Mesenchymal stem cell senescence: Mechanisms and rejuvenation strategies

Abstract

Cellular senescence is a key contributor to organismal ageing and reduces the regenerative capacity of mesenchymal stem cells (MSCs), limiting their therapeutic potential in treating age-related diseases. This thesis aimed to investigate the mechanisms and functional consequences of MSC senescence and to develop strategies to rejuvenate senescent cells. Using adipose-derived mesenchymal stem cells (ASCs), this study first examined the effects of the chemotherapeutic drug doxorubicin (DOX) on senescence. Both short- and long-term DOX exposure induced senescence; however, while long-term exposure impaired osteogenic differentiation, short-term exposure enhanced osteogenesis.
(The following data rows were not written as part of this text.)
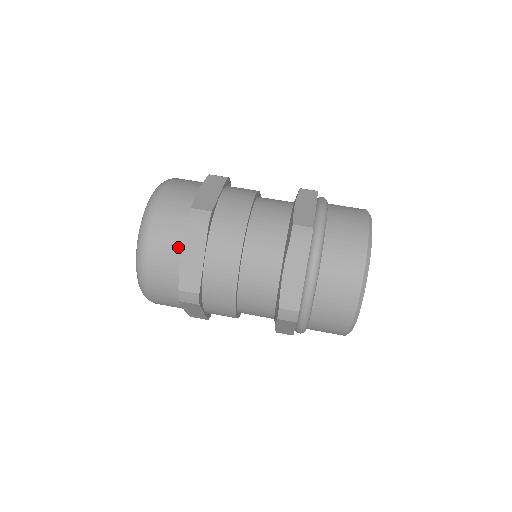
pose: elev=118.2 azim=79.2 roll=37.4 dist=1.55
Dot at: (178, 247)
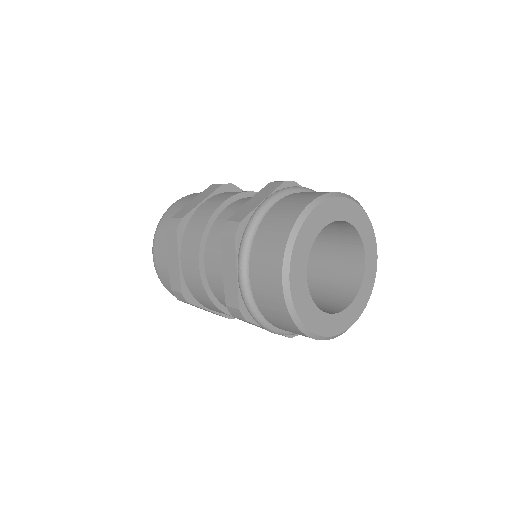
Dot at: (167, 253)
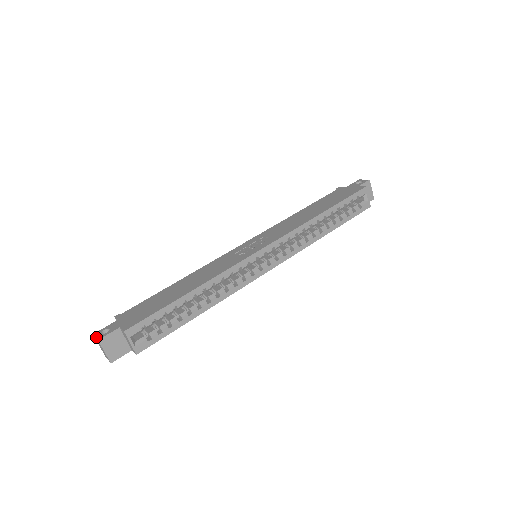
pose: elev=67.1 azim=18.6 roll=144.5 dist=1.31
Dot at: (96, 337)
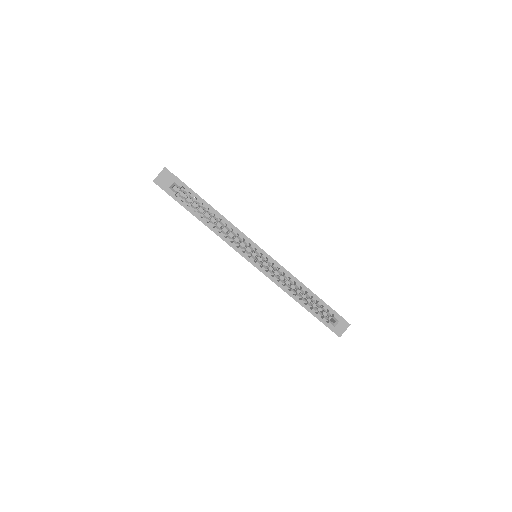
Dot at: occluded
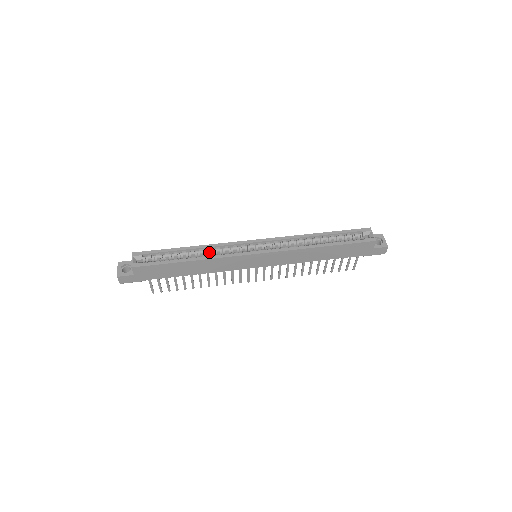
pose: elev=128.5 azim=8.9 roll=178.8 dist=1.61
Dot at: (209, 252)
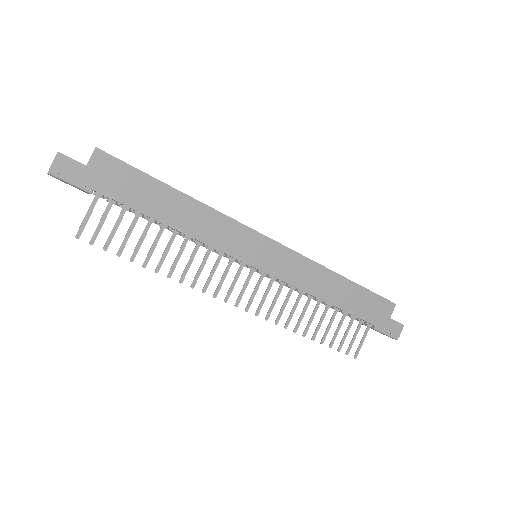
Dot at: occluded
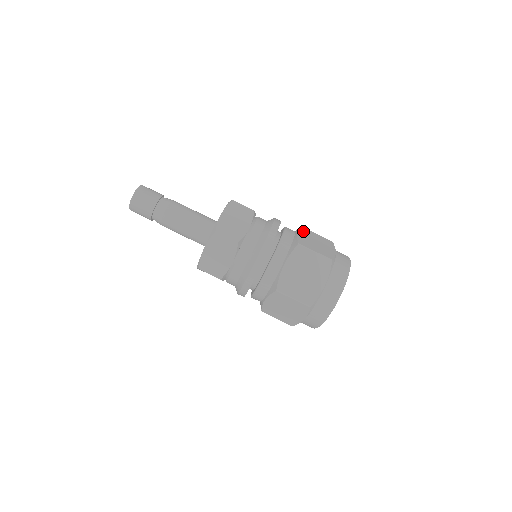
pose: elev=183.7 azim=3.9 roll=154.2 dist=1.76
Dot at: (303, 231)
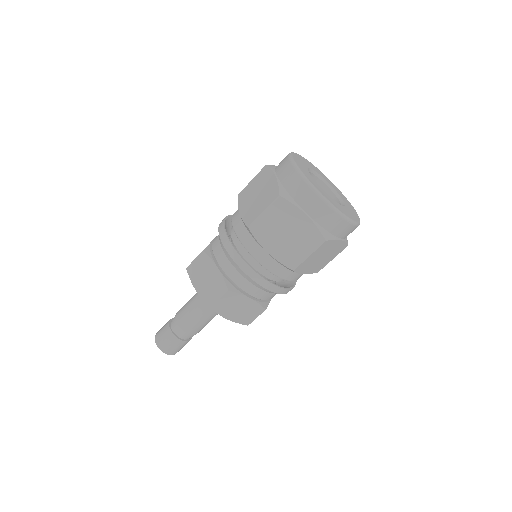
Dot at: occluded
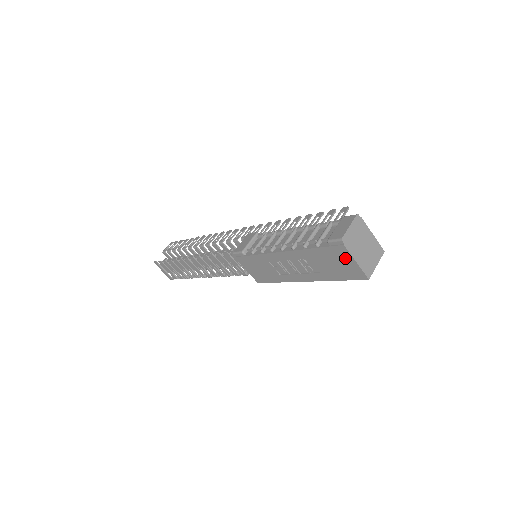
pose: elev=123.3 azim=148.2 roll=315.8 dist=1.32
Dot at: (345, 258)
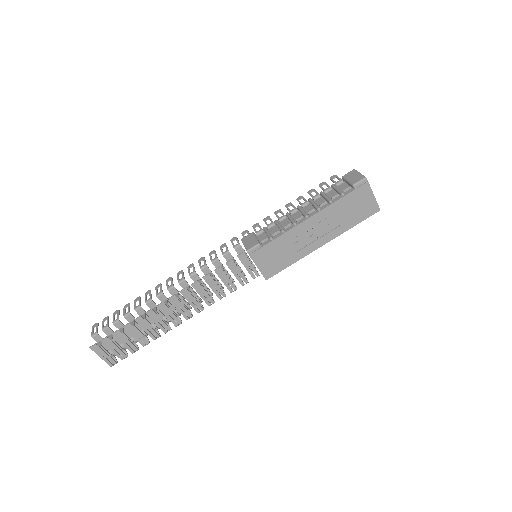
Dot at: (366, 196)
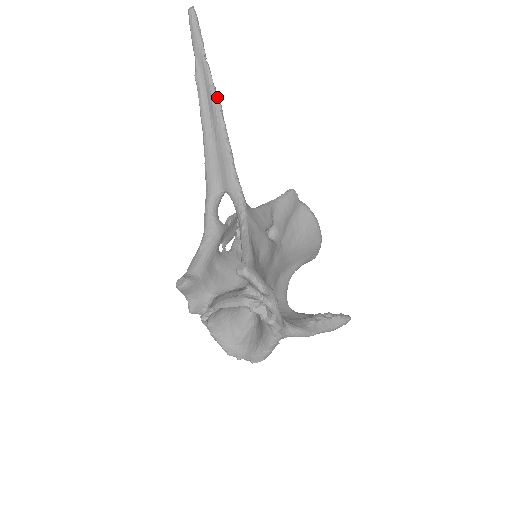
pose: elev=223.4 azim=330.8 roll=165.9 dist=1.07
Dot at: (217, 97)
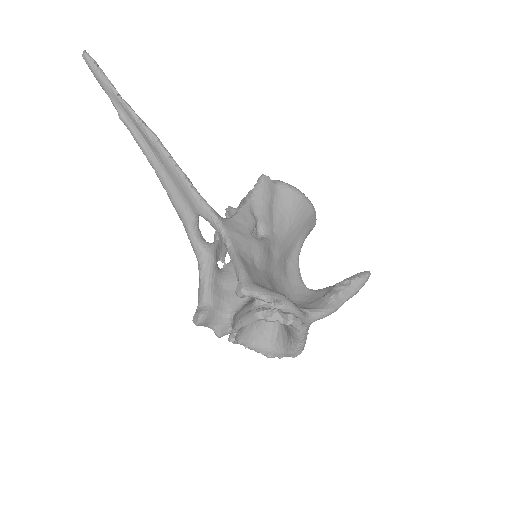
Dot at: (148, 130)
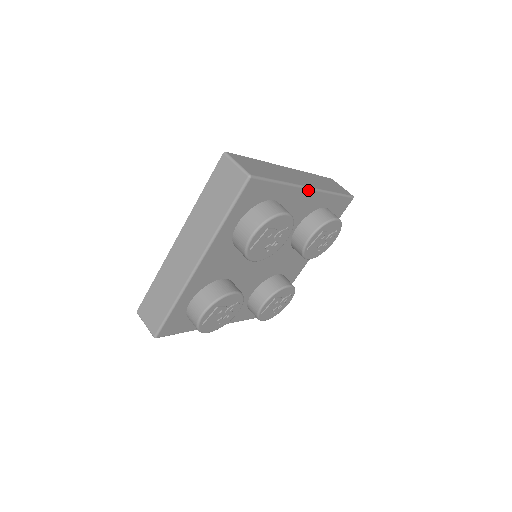
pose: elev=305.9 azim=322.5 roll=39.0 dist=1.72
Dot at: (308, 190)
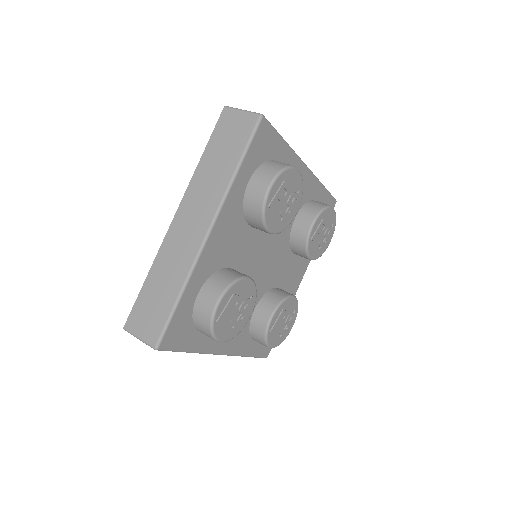
Dot at: (305, 167)
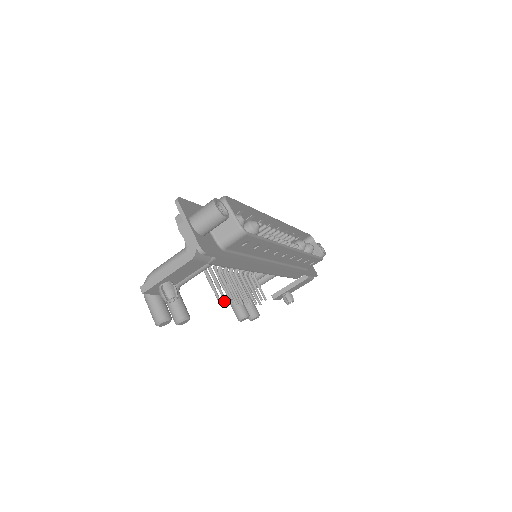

Transcriptomic analysis identified insulin-like growth factor 2 (IGF2) as a potential regulator of this dual effect, and IGF2 treatment restored osteogenic potential in senescent ASCs, suggesting a beneficial role of transient stress-induced senescence. To explore rejuvenation strategies, this thesis investigated both biomaterial and drug delivery approaches. Osteopontin (OPN), a major extracellular matrix protein, was shown to reverse senescence-associated phenotypes in replicative senescent ASCs, restoring proliferation, osteogenic differentiation, trophic support, and regulating cell morphology. In parallel, a liposome-based drug delivery system was developed to encapsulate nicotinamide mononucleotide (NMN), an anti-senescence drug. Optimised formulations achieved high encapsulation efficiency and reduced the expression of senescence markers in vitro. Together, these findings advance understanding of MSC senescence and identify OPN-based biomaterials and liposomal delivery systems as promising strategies for MSC rejuvenation and regenerative medicine.